14 policy changes that would help farmers in Wales

NFU Cymru has released a list of demands it says must be a priority for the Welsh government after National Assembly elections on 5 May.

Union president Stephen James said the past few years had proven turbulent for Welsh farming as the various sectors have moved in and out of profitability.

The latest round of CAP reform had also caused great upheaval and there was uncertainty over the UK’s membership of the EU.

The union’s demands were “practical and easily implementable policies” which would help generate growth and inject some self-confidence back into the farming sector, he said.

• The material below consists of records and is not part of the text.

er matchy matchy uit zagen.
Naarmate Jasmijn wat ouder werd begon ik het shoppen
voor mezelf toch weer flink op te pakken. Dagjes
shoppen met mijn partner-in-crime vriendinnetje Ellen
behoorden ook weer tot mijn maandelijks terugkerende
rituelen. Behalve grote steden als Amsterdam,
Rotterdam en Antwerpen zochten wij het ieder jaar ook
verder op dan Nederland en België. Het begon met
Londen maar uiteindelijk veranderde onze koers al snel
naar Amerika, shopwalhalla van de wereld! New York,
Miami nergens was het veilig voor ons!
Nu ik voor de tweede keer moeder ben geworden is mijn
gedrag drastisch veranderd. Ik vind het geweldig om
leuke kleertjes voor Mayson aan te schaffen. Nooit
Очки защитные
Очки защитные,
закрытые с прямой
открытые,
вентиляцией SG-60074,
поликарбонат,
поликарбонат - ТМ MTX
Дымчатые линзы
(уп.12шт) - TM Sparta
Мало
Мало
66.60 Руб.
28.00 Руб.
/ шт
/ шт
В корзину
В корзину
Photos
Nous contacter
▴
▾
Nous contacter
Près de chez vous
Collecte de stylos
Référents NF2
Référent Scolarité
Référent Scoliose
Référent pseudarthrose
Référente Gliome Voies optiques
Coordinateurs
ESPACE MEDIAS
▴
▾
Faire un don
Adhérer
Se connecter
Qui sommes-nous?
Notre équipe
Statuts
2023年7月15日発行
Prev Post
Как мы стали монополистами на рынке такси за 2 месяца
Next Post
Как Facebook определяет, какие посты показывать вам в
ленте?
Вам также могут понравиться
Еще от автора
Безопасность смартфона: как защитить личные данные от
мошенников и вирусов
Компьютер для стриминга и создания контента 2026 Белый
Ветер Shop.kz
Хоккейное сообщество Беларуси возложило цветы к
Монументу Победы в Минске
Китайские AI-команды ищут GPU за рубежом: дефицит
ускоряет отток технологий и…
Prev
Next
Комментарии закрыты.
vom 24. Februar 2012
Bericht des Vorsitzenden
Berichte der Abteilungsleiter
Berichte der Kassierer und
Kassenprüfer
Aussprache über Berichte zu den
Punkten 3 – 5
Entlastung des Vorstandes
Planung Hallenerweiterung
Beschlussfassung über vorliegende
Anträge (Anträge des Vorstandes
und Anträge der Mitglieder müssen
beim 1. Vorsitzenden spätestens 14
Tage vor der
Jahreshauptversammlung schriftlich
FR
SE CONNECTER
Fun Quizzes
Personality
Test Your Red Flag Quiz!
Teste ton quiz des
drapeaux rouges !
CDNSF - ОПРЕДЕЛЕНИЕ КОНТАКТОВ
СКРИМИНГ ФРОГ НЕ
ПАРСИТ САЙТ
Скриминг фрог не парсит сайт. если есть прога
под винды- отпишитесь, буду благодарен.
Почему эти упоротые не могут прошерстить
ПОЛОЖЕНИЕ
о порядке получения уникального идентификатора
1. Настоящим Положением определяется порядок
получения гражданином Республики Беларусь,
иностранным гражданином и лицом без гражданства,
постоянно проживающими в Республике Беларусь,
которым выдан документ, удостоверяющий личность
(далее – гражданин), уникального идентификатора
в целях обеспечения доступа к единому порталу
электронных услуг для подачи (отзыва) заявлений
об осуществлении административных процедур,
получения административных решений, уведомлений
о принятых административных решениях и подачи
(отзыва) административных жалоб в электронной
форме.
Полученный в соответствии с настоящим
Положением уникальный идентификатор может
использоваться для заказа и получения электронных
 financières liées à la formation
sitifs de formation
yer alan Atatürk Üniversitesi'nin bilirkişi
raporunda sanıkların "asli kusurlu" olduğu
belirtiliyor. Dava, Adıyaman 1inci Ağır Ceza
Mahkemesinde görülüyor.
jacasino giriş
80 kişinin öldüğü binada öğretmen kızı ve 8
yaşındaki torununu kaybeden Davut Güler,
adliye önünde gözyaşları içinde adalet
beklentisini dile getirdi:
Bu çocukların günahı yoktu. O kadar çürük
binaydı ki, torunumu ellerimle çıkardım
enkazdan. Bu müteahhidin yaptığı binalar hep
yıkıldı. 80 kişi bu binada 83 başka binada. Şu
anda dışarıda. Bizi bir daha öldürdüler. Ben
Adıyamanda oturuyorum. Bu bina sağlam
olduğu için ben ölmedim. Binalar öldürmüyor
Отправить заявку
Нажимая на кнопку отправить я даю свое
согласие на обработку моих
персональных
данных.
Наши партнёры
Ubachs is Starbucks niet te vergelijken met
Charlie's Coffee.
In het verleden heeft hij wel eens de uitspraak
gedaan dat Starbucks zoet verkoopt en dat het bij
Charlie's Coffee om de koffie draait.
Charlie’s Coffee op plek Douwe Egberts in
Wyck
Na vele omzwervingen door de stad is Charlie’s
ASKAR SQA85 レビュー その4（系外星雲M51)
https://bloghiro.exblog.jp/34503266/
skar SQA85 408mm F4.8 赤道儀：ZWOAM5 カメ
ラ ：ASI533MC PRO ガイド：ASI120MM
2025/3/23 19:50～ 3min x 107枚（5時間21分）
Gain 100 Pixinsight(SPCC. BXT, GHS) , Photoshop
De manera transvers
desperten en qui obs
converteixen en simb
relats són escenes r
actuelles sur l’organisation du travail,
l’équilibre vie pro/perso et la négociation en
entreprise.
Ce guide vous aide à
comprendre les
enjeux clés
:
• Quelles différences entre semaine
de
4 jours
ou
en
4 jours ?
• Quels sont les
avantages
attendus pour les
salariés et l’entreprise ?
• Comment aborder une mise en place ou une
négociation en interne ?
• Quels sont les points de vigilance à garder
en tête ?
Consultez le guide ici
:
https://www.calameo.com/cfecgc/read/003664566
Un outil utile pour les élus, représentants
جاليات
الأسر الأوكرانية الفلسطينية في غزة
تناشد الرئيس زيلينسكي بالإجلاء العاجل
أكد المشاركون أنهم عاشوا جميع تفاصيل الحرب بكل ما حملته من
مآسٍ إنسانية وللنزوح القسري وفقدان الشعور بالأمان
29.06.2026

NFU Cymru has produced a 14-page document which outlines all of its demands, but some of the main points are as follows:

  1. Remap Wales’ agricultural land on the basis of the productive potential of the land, with a view to consulting on the introduction of a regional payment system at the first possible opportunity.
  2. Press the European Commission to recognise the value of woodland on farm by not excluding it from the Basic Payment Scheme, as under current rules productive land areas with tree densities of more than 100 trees a hectare are not eligible.
  3. Commit to an entry-level agri-environment scheme which offers all farmers in Wales the opportunity to participate if they so wish.
  4. Roll back on any gold plating of EU legislation and ensure there is tolerance in place on sheep electronic identification (EID), which reflects technical limitations.
  5. Implement a targeted cull of badgers, in areas where TB is known to be endemic in the badger population.
  6. Set a positive example on public procurement by ensuring that Welsh food is served in hospitals, schools and to troops in Wales.
  7. Abandon legislative proposals for an entirely new access settlement in Wales and focus reforms and resources at the management and maintenance of existing public rights of way.
  8. Place a statutory duty on local authorities to investigate all fly-tipping incidents on private land and allow farmers to dispose of any waste at registered sites at no cost.
  9. Keep an open mind when it comes to new technology, including the introduction of genetically modified crops.
  10. Help farmers to become net exporters of energy by ensuring the planning and regulatory system for renewables is made simpler and planning controls are applied more consistently.
  11. Exert pressure on meat processors operating in Wales to sign up and abide by voluntary codes of practice.
  12. Work with the dairy industry to develop dedicated supply chains for both the liquid milk and cheese sectors, and help develop processing capacity within Wales.
  13. Use funding under the Rural Development Programme to support investment in precision farming technology.
  14.  Make a fundamental pledge that all policy decision making should be made using robust scientific evidence.